Hyperaccurate bounds in discrete-state Markovian systems

TL;DR

This paper derives a precise expression for the least fluctuating thermodynamic current in discrete-state Markov systems, showing it provides tighter bounds than traditional TURs and has implications for estimating entropy production.

Contribution

It introduces a closed-form hyperaccurate current for Markov systems, offering tighter bounds than TURs and new bounds for work converter efficiency, with applications to biological and chemical models.

Findings

Hyperaccurate current has minimal fluctuations in Markov systems.

Hyperaccurate bounds outperform traditional TUR bounds.

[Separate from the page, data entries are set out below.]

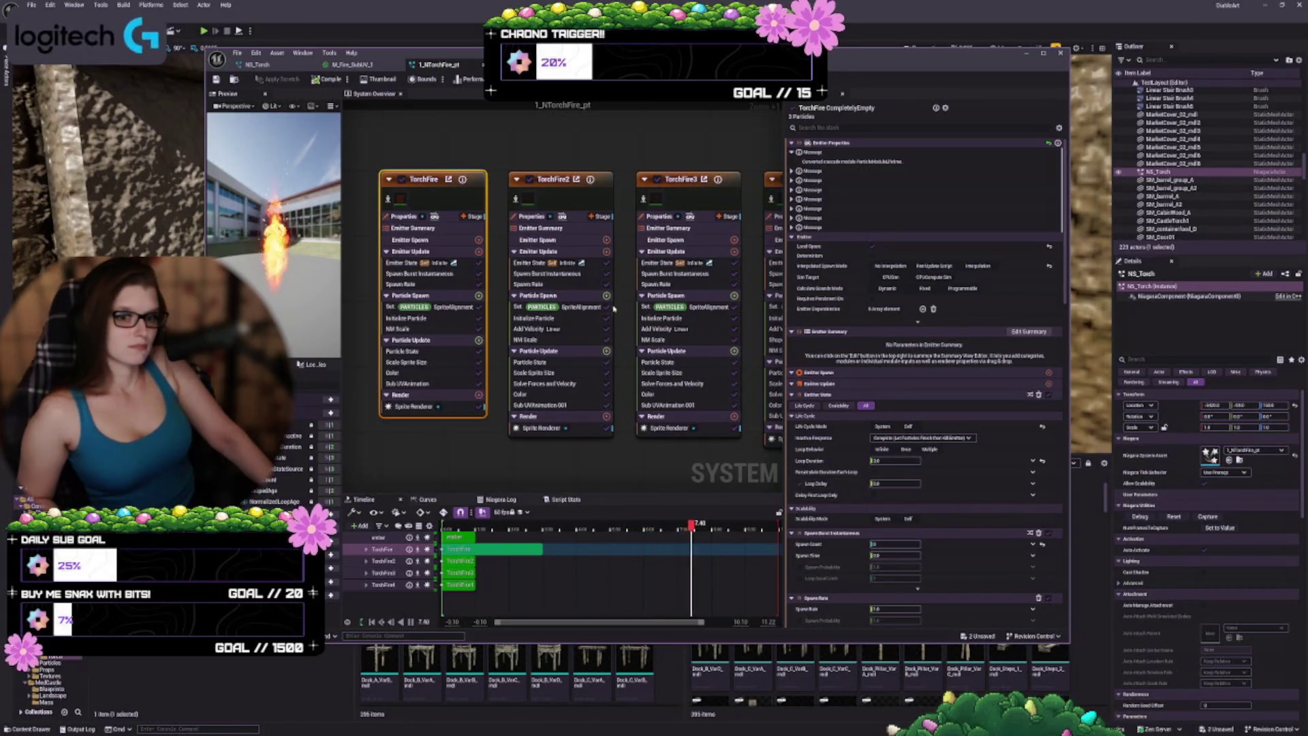
left_click_drag(614, 52, 818, 57)
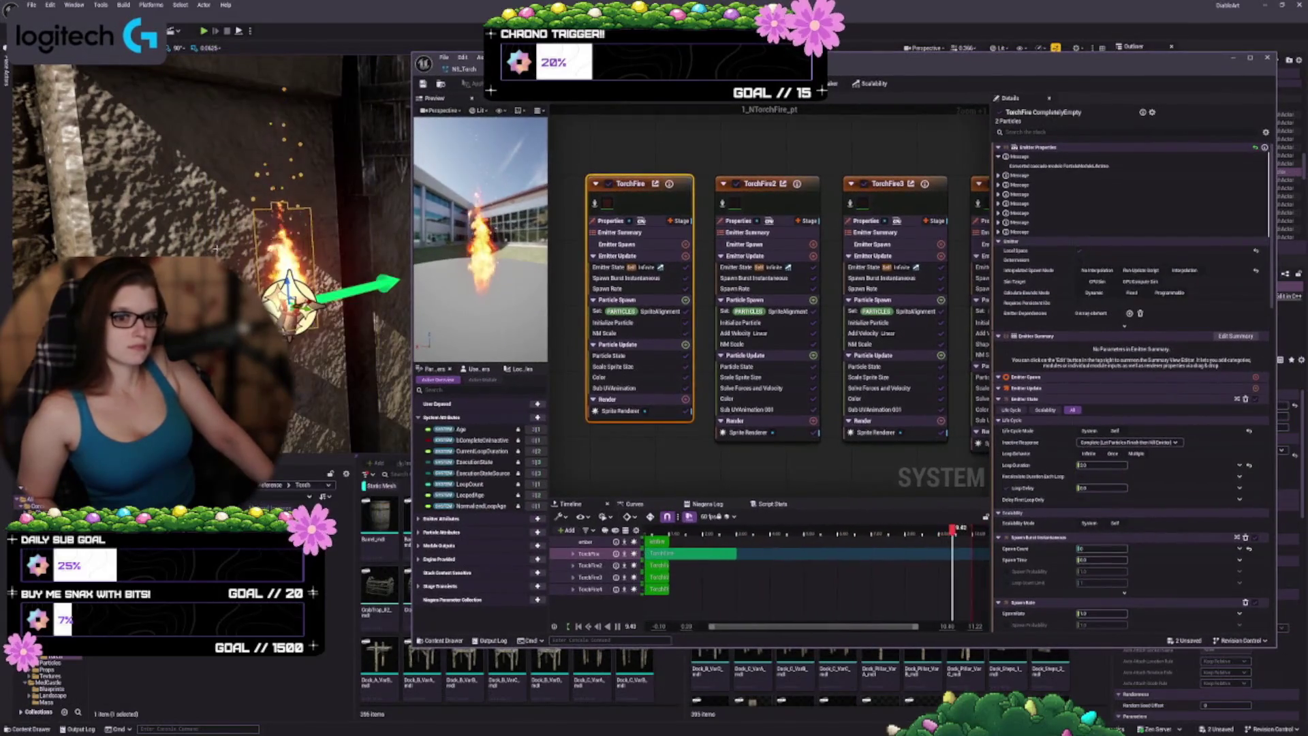
mouse_move(336, 336)
left_mouse_down()
mouse_move(307, 336)
mouse_move(375, 335)
mouse_move(327, 335)
left_mouse_up()
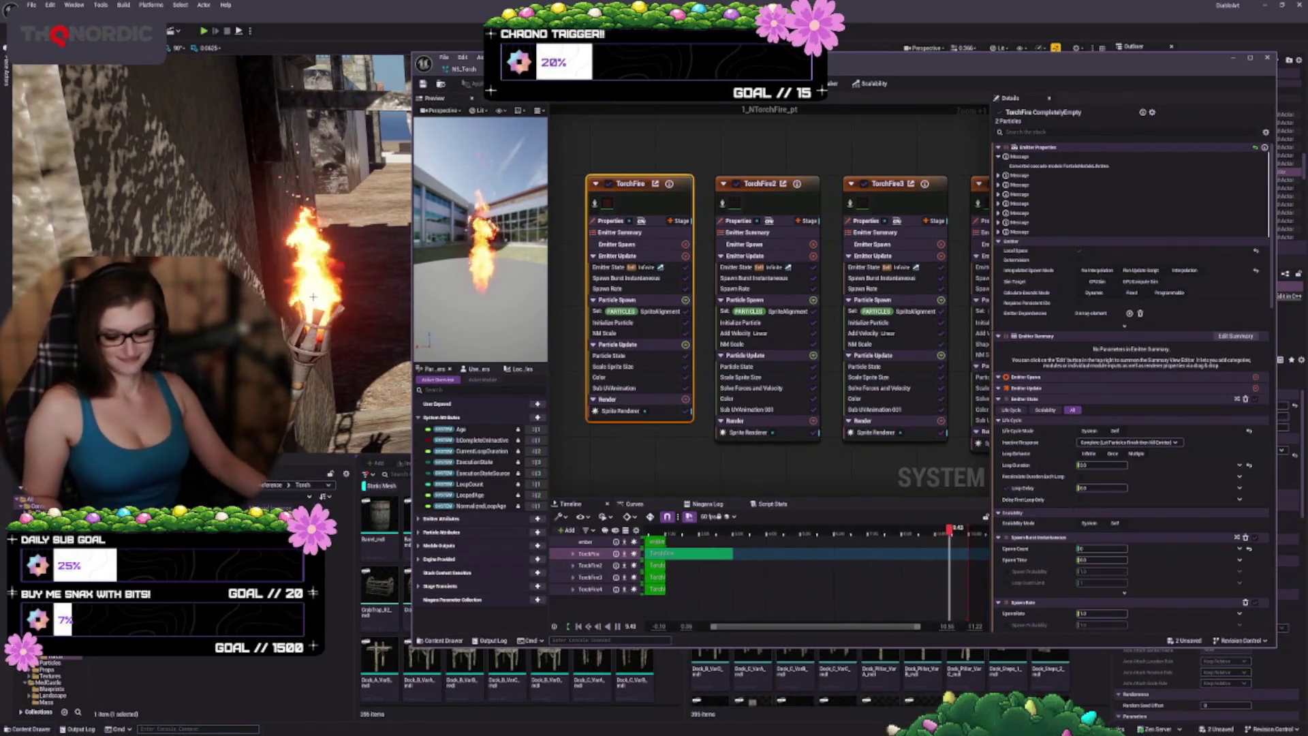
Step: Select the torch and its Niagara fire component, then view the flame from close above
left_click(296, 273)
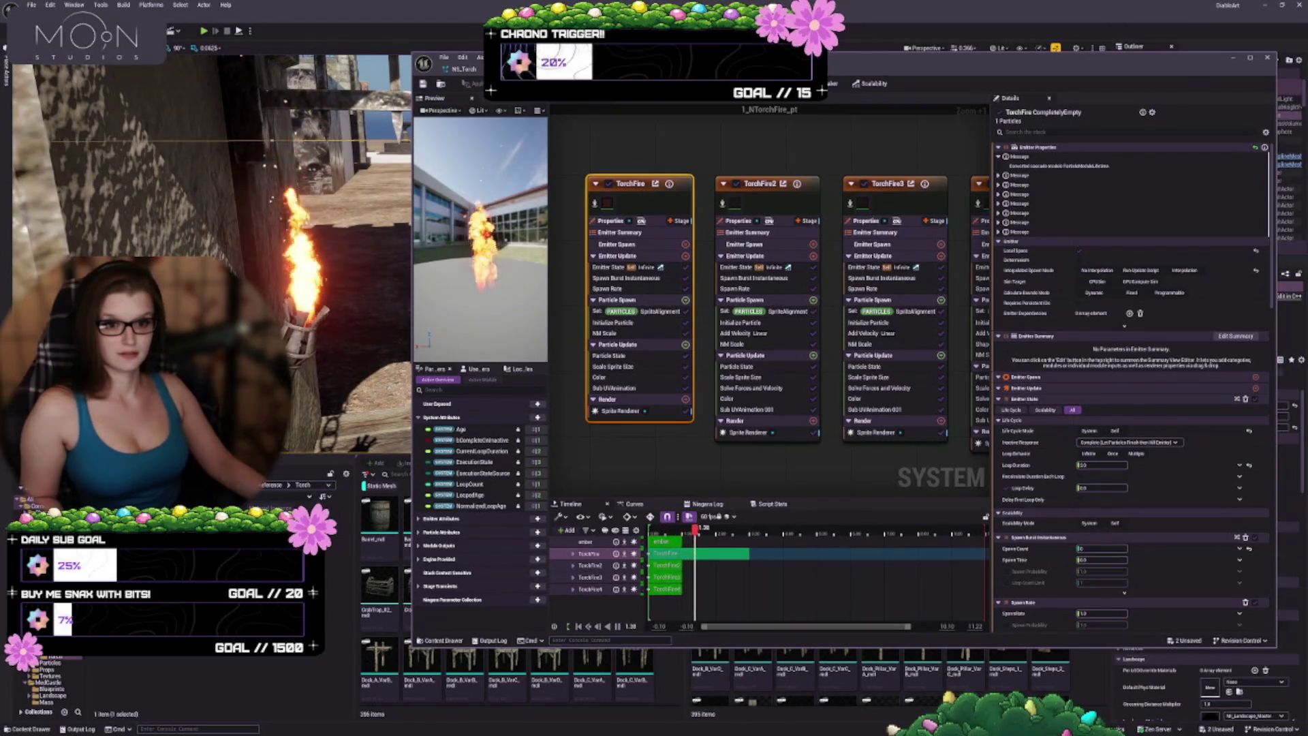
left_click(309, 298)
left_click(308, 300)
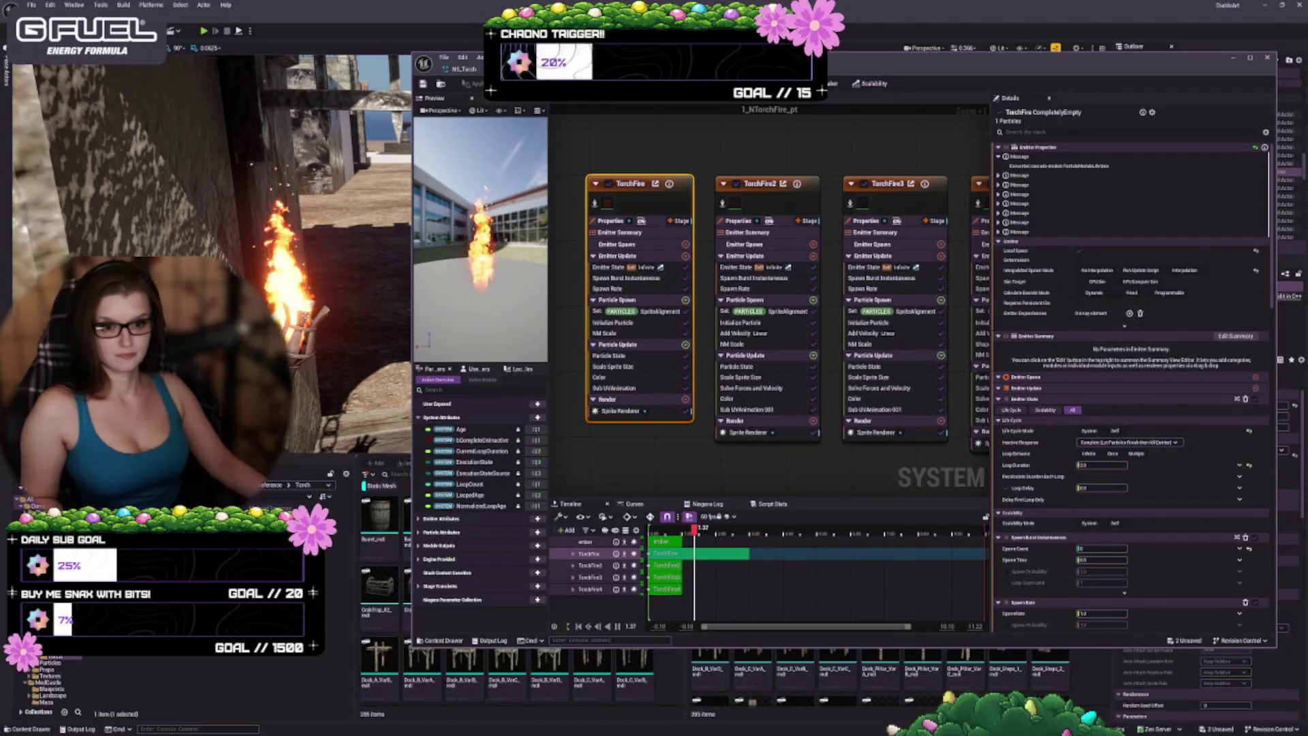
left_click(289, 286)
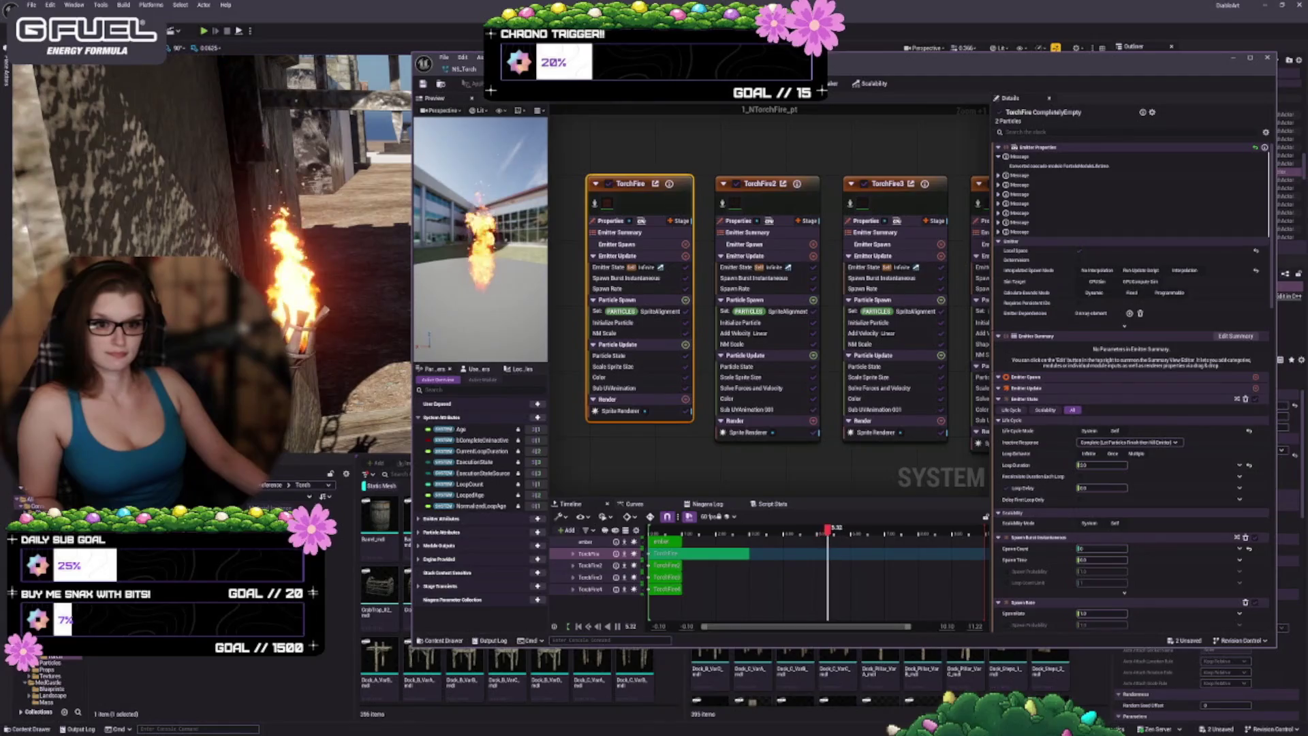
left_click_drag(350, 386, 350, 385)
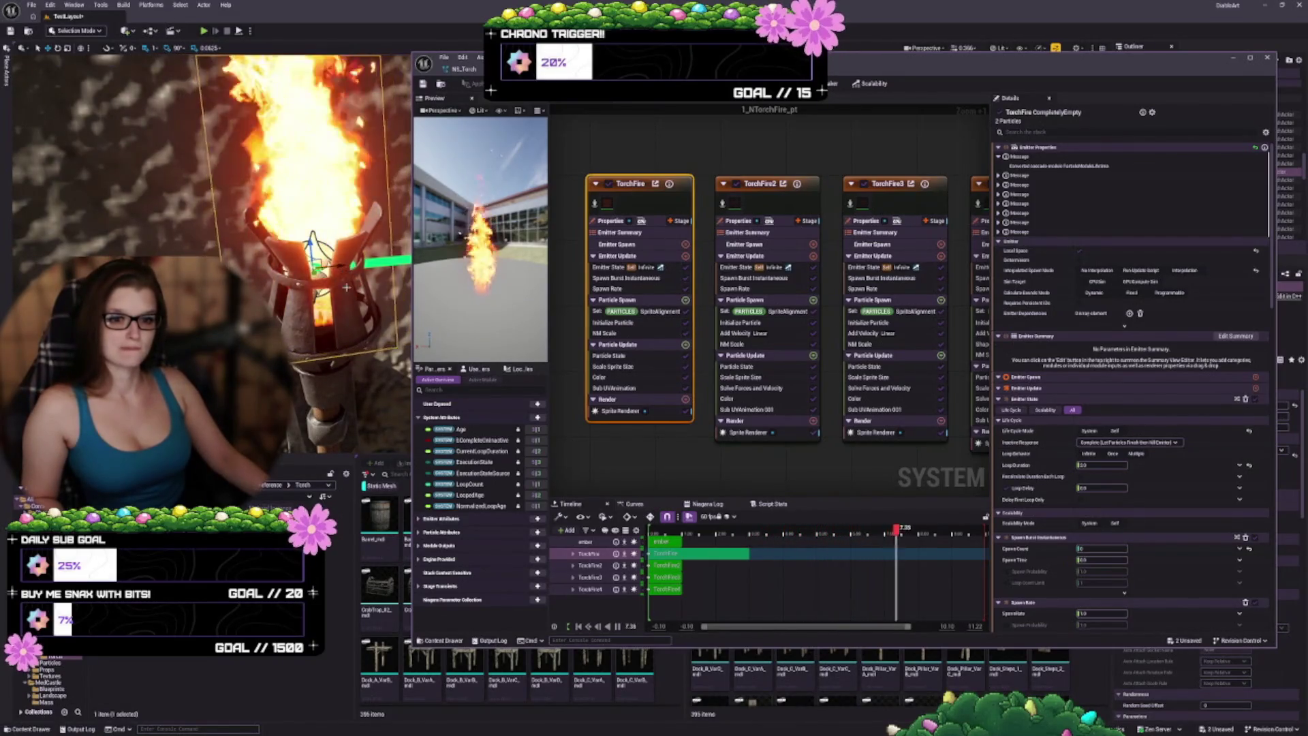
left_click_drag(350, 386, 351, 385)
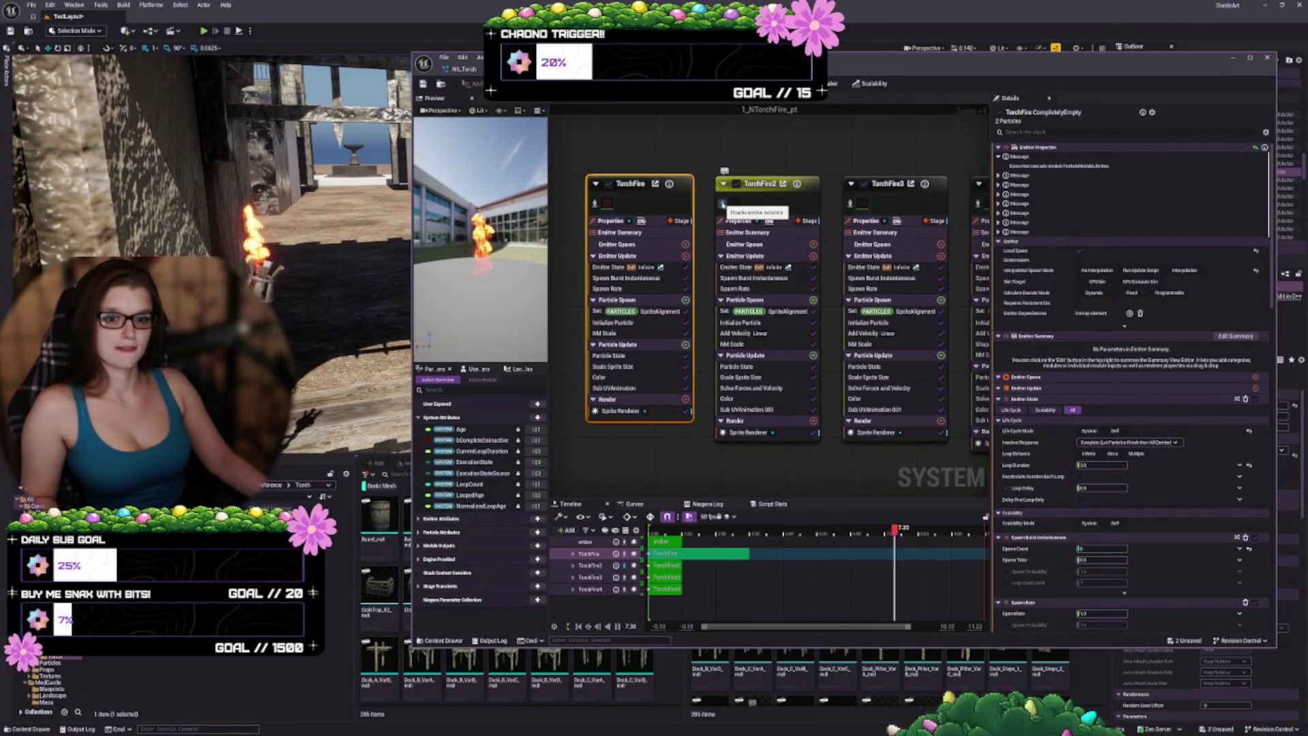
left_click(722, 203)
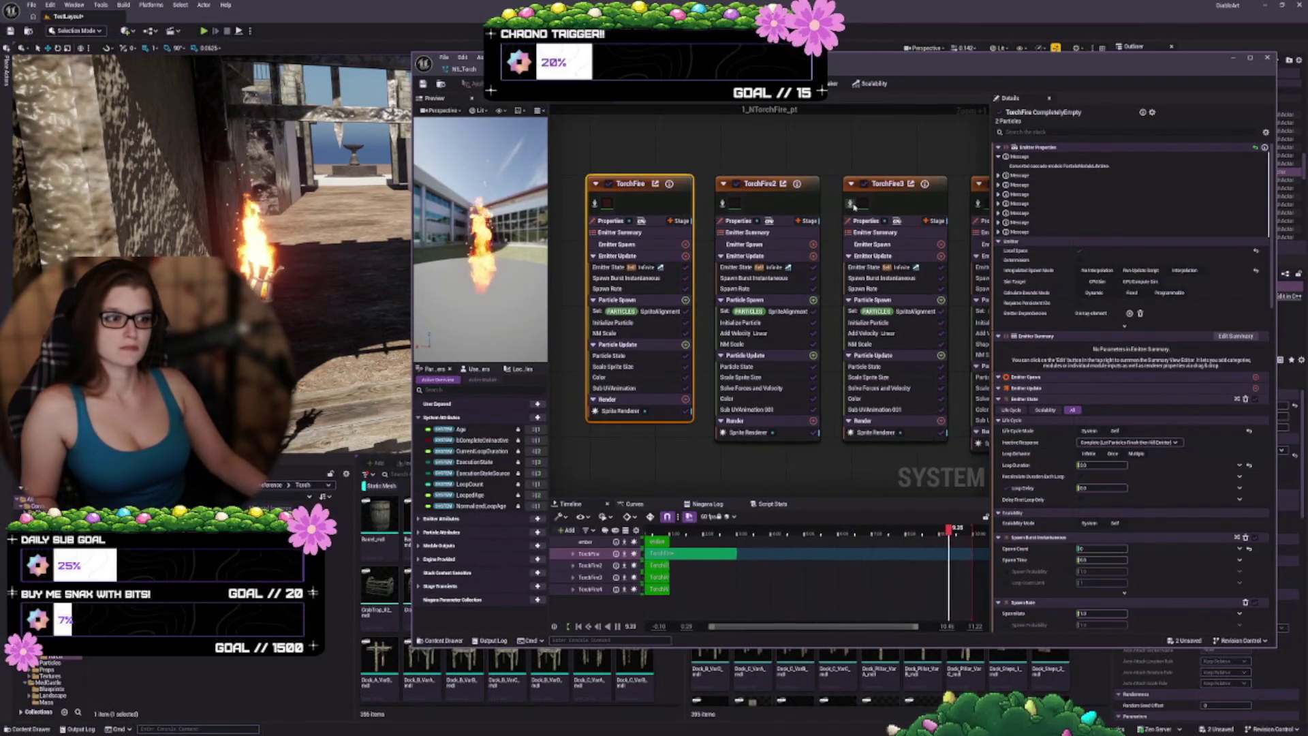
Step: Isolate TorchFire3, TorchFire4 and the ember emitter one at a time, then turn isolation off
left_click(852, 204)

Applications demonstrate relevance to biological and chemical systems.

Abstract

Generalized empirical currents represent a vast class of thermodynamic observables of mesoscopic systems. Their fluctuations satisfy the thermodynamic uncertainty relations (TURs), as they can be bounded by the average entropy production. Here, we derive a general closed expression for the hyperaccurate current in discrete-state Markovian systems, i.e., the one with the least fluctuations, for both discrete- and continuous-time evolution. We show that its associated hyperaccurate bound is generally much tighter than the one given by the TURs, and might be crucial to providing a reliable estimation of the average entropy production. We also show that one-loop systems (rings) exhibit a hyperaccurate current only for finite times, highlighting the importance of short-time observations. Additionally, we derive two novel bounds for the efficiency of work-to-work converters, solely as a function of either the input or the output power. Finally, our theoretical results are employed to analyze a 6-state model network for kinesin, and a chemical system in a thermal gradient exhibiting a dissipation-driven selection of states.